▸ **Data shown**
+++++
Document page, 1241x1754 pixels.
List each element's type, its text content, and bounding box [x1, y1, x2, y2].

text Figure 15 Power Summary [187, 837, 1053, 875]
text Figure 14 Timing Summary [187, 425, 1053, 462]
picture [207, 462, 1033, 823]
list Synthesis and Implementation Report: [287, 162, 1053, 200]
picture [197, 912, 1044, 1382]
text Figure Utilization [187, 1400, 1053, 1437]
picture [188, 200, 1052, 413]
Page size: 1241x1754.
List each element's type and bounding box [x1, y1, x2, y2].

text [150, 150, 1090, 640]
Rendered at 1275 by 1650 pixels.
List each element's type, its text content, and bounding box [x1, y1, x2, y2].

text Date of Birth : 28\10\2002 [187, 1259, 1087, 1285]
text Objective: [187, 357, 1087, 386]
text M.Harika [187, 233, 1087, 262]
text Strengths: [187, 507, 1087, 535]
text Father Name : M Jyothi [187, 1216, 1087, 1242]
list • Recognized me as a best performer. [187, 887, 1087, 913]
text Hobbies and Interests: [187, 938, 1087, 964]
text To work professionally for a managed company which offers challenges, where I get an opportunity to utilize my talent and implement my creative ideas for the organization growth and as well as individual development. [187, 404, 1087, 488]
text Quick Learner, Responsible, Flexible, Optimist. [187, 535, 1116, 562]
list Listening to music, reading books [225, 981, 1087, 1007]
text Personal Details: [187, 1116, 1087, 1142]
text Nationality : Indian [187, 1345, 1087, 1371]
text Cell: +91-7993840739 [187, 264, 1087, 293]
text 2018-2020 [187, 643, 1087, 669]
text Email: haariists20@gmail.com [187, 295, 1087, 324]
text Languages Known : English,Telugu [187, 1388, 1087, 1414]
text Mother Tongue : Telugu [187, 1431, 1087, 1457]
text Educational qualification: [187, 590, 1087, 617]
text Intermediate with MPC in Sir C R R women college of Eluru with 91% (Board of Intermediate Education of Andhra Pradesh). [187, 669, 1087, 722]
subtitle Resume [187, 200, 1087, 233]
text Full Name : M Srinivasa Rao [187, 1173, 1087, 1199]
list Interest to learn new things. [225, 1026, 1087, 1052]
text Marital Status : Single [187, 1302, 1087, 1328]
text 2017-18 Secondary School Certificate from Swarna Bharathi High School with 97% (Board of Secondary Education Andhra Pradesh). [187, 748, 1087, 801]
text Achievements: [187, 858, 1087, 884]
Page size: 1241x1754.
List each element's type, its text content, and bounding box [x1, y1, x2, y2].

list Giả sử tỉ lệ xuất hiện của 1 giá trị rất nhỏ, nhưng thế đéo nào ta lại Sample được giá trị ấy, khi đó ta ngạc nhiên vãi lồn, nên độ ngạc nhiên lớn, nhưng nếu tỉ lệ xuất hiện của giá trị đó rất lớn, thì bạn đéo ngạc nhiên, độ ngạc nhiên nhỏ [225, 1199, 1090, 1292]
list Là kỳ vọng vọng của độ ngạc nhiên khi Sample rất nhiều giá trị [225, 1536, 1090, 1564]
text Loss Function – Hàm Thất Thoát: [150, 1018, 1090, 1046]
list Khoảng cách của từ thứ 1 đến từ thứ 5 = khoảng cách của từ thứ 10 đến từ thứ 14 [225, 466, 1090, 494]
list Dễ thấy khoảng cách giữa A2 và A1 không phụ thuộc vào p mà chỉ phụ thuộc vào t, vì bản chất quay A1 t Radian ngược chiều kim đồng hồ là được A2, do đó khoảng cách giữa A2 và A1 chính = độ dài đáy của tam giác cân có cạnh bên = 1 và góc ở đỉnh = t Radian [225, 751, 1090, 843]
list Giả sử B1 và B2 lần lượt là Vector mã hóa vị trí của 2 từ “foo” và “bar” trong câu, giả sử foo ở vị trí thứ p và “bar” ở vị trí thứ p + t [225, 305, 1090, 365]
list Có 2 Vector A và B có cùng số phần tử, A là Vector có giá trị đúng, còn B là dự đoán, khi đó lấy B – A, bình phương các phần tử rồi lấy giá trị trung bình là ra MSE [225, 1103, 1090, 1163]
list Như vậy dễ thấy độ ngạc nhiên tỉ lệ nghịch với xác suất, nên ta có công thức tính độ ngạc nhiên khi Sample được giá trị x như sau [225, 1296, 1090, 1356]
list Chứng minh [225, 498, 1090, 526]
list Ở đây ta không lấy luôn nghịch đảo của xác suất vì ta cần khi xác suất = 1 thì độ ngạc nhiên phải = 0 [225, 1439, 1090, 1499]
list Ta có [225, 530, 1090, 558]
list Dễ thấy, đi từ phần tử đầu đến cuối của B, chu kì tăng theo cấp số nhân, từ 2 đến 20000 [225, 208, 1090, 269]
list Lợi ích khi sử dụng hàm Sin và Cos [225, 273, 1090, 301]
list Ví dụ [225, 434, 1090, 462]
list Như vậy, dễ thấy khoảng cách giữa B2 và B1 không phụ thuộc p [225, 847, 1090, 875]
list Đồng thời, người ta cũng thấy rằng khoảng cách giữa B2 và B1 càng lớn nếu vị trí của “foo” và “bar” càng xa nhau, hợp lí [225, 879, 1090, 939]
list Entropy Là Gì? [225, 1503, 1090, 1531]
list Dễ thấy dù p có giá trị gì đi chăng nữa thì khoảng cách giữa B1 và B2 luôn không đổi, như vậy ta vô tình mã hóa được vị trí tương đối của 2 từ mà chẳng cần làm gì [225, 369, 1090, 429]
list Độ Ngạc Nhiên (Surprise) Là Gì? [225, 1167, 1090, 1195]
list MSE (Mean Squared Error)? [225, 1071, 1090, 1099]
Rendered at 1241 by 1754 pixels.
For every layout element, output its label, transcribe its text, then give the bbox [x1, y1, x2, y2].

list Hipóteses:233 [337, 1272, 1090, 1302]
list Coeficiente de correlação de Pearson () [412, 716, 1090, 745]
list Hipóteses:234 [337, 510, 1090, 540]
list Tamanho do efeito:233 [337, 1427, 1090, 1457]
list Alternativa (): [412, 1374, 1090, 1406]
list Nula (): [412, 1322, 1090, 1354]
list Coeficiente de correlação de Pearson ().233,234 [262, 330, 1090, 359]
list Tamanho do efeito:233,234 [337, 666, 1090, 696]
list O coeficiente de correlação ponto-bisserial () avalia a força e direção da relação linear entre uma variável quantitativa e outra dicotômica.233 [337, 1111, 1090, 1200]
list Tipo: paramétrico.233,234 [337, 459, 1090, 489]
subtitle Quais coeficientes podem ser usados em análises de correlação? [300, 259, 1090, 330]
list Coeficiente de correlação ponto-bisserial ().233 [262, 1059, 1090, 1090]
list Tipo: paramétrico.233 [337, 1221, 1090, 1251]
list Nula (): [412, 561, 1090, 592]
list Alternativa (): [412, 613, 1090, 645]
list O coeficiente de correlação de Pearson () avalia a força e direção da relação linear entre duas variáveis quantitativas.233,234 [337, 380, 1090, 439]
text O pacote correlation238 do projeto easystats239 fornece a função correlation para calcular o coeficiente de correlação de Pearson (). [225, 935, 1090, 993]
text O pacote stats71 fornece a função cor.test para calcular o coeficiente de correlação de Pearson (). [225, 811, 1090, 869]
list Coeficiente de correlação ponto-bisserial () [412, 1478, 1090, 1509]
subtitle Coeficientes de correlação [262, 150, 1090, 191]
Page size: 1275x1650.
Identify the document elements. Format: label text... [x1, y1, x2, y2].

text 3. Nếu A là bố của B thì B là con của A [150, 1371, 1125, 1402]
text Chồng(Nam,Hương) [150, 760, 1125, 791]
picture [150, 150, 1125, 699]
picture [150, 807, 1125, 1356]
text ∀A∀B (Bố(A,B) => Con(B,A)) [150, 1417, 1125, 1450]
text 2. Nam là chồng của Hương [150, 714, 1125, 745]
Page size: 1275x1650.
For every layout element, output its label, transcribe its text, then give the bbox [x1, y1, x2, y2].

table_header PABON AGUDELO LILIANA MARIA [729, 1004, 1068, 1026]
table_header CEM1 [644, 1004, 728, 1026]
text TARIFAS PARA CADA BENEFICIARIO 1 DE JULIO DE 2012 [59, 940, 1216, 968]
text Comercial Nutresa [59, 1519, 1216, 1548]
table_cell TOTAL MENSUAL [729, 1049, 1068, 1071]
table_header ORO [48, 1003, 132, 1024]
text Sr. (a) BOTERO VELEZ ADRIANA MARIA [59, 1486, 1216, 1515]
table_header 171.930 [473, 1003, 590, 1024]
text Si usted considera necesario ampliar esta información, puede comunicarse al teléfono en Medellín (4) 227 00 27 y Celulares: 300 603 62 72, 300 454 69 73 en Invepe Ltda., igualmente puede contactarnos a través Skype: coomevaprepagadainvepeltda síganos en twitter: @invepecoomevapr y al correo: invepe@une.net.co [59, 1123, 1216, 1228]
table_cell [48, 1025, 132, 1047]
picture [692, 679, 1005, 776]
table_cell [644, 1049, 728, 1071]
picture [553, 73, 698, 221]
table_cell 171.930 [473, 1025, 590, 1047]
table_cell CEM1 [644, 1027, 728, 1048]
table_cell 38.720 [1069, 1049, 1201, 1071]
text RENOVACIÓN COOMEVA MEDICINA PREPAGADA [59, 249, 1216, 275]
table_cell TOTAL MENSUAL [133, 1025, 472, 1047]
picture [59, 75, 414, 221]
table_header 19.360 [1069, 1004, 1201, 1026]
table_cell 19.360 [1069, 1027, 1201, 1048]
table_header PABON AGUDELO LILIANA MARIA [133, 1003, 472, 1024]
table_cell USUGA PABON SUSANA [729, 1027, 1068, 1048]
+++++
▸ **Request**
All lines from the beginning of the entries through the line marked "Rendered at 1275 by 1650 pixels." are to be output exactly; nothing else belongs in the answer.

▸ **Result of this task**
Document page, 1241x1754 pixels.
List each element's type, its text content, and bounding box [x1, y1, x2, y2].

text Figure 15 Power Summary [187, 837, 1053, 875]
text Figure 14 Timing Summary [187, 425, 1053, 462]
picture [207, 462, 1033, 823]
list Synthesis and Implementation Report: [287, 162, 1053, 200]
picture [197, 912, 1044, 1382]
text Figure Utilization [187, 1400, 1053, 1437]
picture [188, 200, 1052, 413]
Page size: 1241x1754.
List each element's type and bounding box [x1, y1, x2, y2].

text [150, 150, 1090, 640]
Rendered at 1275 by 1650 pixels.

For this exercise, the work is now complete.